*本文抜粋*.
===============

事業承継・M&Aの際に注意すべき許認可について

事業承継を行う際、特に許認可に関しては重要な注意点がいくつかあります。許認可を適切に引き継がないと、事業の運営が停止したり、法的問題に発展する可能性があります。以下、事業承継における許認可に関する注意点を解説します。

1. 許認可の承継可否の確認
許認可には、事業者の名義に基づくものが多くあり、そのため承継が自動的にできない場合があります。

個人事業主の場合: 許認可は個人に付与されることが多いため、事業を法人化したり、第三者に譲渡する際に許認可の再取得が必要となることがあります。
法人の場合: 法人に対して許認可が付与されている場合、株式の譲渡や役員変更で許認可が引き継がれるケースもありますが、名義変更や更新手続きが必要になることがあります。

 

2. 許認可ごとの手続き要件の確認
許認可には、それぞれ異なる承継手続きが定められています。例えば、以下の点を確認することが必要です。

承継手続きが可能かどうか: 許認可によっては、事業者が変わる場合には、新たに許認可を取得し直さなければならないものもあります。
必要な書類: 役員変更や代表者変更に伴い、提出すべき書類が異なるため、事前に管轄官庁に確認することが重要です。

 

3. 許認可の有効期間の確認
許認可には有効期限があるものがあります。事業承継時に、その有効期間が切れていないか、更新が必要でないかを確認することが大切です。特に、許認可が有効でないと事業活動が停止されるリスクがあります。

 

4. 許認可の引き継ぎに必要な承認や届出
管轄官庁の承認: 一部の許認可は、承継するために管轄官庁の承認が必要な場合があります。例えば、医療や福祉、建設業などの一部の業種は、事前に承認を得る手続きが求められます。
届出: 許認可が不要でも、事業者変更の届出が必要なケースもあります。届出を怠ると法的な問題になる可能性があるため注意が必要です。

 

5. 特定の業種の許認可における注意点
建設業: 建設業許可は、許可業種ごとに細かい要件が設定されており、承継に際して追加の審査が必要なことがあります。
医療・福祉関連事業: 医療機関や介護施設の運営には、特別な許可が必要であり、事業承継時にも厳格な承継手続きが求められます。

 

6. 許認可承継のタイムラインの確認
許認可の承継手続きには時間がかかる場合があり、事業承継のスケジュールを立てる際には余裕を持つ必要があります。特に、許認可の更新や再取得に数ヶ月かかるケースもあるため、早めの準備が必要です。

 

事業承継やM&Aの際に、例えば建設業許可の承継による認可を完了していないと不許可の状態になるため、請負額500万円以上の工事を請け負うことはできません。実例としては、買い手側の会社に建設業許可に必須な経営管理責任者や専任技術者の要件を満たす役員や従業員がいないため、許可を取り下げすることになった会社があります。その後に要件を整え改めて新規の申請で許可を取得することになりましたが、時間とコストが更にかかることになりました。

事業承継における許認可の取り扱いは、事業の継続性に直接影響する重要な要素です。事前に承継可能かどうか、必要な手続きを確認し、適切な準備を行うことで、スムーズな事業承継が可能となります。

===============

*記録一覧*.

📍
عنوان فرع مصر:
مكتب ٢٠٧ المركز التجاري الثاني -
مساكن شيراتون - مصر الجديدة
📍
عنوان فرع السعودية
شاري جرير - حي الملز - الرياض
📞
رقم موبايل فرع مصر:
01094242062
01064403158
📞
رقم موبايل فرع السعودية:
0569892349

===============

*作業内容*.
(1) 本文にある番号付きの見出しを、番号を除いてすべて列挙すること。
(2) 本文の「3. 許認可の有効期間の確認」から「性があるため注意が必要です。」までの箇所を、一字も変えずに繰り返すこと。
本文だけを根拠にしてください。

*作業別の回答*.
(1)
許認可の承継可否の確認
許認可ごとの手続き要件の確認
許認可の有効期間の確認
許認可の引き継ぎに必要な承認や届出
特定の業種の許認可における注意点
許認可承継のタイムラインの確認

(2)
3. 許認可の有効期間の確認
許認可には有効期限があるものがあります。事業承継時に、その有効期間が切れていないか、更新が必要でないかを確認することが大切です。特に、許認可が有効でないと事業活動が停止されるリスクがあります。

 

4. 許認可の引き継ぎに必要な承認や届出
管轄官庁の承認: 一部の許認可は、承継するために管轄官庁の承認が必要な場合があります。例えば、医療や福祉、建設業などの一部の業種は、事前に承認を得る手続きが求められます。
届出: 許認可が不要でも、事業者変更の届出が必要なケースもあります。届出を怠ると法的な問題になる可能性があるため注意が必要です。